Comment 41 for bug 1100282

Revision history for this message
Christian Heimes (heimes) wrote : Re: DoS through XML entity expansion

I compared your patches with my patch for Python's standard library. Your approach seems to work well but I'm not sure if it intercepts all possible attacks. When you overwrite DefaultHandler you don't get any error messages when an entity occurs in the XML document.

I like to suggest a different approach.
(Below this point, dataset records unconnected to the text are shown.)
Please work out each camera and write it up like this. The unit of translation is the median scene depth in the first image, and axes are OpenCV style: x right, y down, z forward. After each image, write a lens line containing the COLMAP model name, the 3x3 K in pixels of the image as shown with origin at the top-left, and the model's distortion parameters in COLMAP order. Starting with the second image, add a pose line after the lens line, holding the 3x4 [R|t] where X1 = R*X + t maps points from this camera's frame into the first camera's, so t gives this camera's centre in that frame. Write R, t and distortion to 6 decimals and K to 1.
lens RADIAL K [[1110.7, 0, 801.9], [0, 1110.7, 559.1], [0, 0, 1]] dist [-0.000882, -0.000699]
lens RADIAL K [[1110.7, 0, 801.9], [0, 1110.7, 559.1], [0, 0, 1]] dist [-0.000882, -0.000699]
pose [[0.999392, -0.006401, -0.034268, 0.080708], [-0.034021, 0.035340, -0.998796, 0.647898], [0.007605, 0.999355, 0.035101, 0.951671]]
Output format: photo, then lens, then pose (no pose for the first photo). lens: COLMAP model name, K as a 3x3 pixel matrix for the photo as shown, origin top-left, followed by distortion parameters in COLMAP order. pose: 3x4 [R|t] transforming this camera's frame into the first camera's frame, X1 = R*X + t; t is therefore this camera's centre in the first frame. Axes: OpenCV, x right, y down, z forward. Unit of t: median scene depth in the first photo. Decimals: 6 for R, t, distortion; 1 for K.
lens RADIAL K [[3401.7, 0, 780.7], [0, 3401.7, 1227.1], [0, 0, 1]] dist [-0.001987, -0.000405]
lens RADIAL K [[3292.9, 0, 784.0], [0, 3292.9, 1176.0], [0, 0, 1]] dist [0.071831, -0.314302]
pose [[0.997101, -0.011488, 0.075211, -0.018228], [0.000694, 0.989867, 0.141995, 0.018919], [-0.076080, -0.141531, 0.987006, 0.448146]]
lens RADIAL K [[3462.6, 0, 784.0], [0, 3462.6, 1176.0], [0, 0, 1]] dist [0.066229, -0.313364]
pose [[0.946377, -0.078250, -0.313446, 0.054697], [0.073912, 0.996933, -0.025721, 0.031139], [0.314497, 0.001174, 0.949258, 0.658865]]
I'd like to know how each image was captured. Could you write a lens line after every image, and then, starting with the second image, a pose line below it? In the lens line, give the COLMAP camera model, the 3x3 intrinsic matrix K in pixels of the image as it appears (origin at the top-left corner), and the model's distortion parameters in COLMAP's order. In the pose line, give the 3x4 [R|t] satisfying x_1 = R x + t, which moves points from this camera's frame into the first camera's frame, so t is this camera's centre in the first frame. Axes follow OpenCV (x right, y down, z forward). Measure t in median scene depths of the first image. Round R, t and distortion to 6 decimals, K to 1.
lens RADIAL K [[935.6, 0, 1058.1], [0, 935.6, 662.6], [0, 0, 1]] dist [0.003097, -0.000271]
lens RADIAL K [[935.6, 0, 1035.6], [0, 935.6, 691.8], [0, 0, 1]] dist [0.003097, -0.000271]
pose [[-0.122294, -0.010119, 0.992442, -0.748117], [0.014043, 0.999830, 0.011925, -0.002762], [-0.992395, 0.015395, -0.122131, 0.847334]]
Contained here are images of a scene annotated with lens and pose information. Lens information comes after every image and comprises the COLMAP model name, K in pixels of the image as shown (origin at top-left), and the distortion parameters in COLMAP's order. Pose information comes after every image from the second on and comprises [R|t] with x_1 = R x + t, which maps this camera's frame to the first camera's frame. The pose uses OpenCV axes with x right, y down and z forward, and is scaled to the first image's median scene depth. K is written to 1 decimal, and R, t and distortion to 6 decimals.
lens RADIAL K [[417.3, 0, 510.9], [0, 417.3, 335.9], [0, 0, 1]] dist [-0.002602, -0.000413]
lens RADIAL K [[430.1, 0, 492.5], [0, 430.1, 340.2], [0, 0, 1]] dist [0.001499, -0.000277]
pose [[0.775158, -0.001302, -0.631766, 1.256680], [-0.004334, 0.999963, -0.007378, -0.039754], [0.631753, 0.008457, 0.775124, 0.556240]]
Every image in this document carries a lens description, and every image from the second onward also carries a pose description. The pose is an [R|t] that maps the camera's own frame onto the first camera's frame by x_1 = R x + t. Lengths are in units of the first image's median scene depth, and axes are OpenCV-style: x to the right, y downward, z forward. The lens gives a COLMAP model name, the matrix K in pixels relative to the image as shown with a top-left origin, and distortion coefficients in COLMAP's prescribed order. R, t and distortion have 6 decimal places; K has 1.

You can either reject all XML documents with an inline DTD (SOAP does it) or you can disallow entity declarations:

class ProtectedExpatParser(ExpatParser):
    def __init__(self, forbid_dtd=True, forbid_entities=True,
                 *args, **kwargs):
        # Python 2.x old style class
        ExpatParser.__init__(self, *args, **kwargs)
        self.forbid_dtd = forbid_dtd
        self.forbid_entities = forbid_entities

    def start_doctype_decl(self, name, sysid, pubid, has_internal_subset):
        raise ValueError("Inline DTD forbidden")

    def entity_decl(self, entityName, is_parameter_entity, value, base, systemId, publicId, notationName):
        raise ValueError("<!ENTITY> forbidden")

    def unparsed_entity_decl(self, name, base, sysid, pubid, notation_name):
        # expat 1.2
        raise ValueError("<!ENTITY> forbidden")

    def reset(self):
        ExpatParser.reset(self)
        if self.forbid_dtd:
            self._parser.StartDoctypeDeclHandler = self.start_doctype_decl
        if self.forbid_entities:
            self._parser.EntityDeclHandler = self.entity_decl
            self._parser.UnparsedEntityDeclHandler = self.unparsed_entity_decl

With this parser errors and attacks aren't ignored silently.

Your fix for LXML may contain a flaw, too. LXML used to have an issue when parser is shared by multiple threads. I don't know if your are using threads nor if LXML still has a problem with shared parser instances. At work we are using a thread local storage to have a parser context for each thread.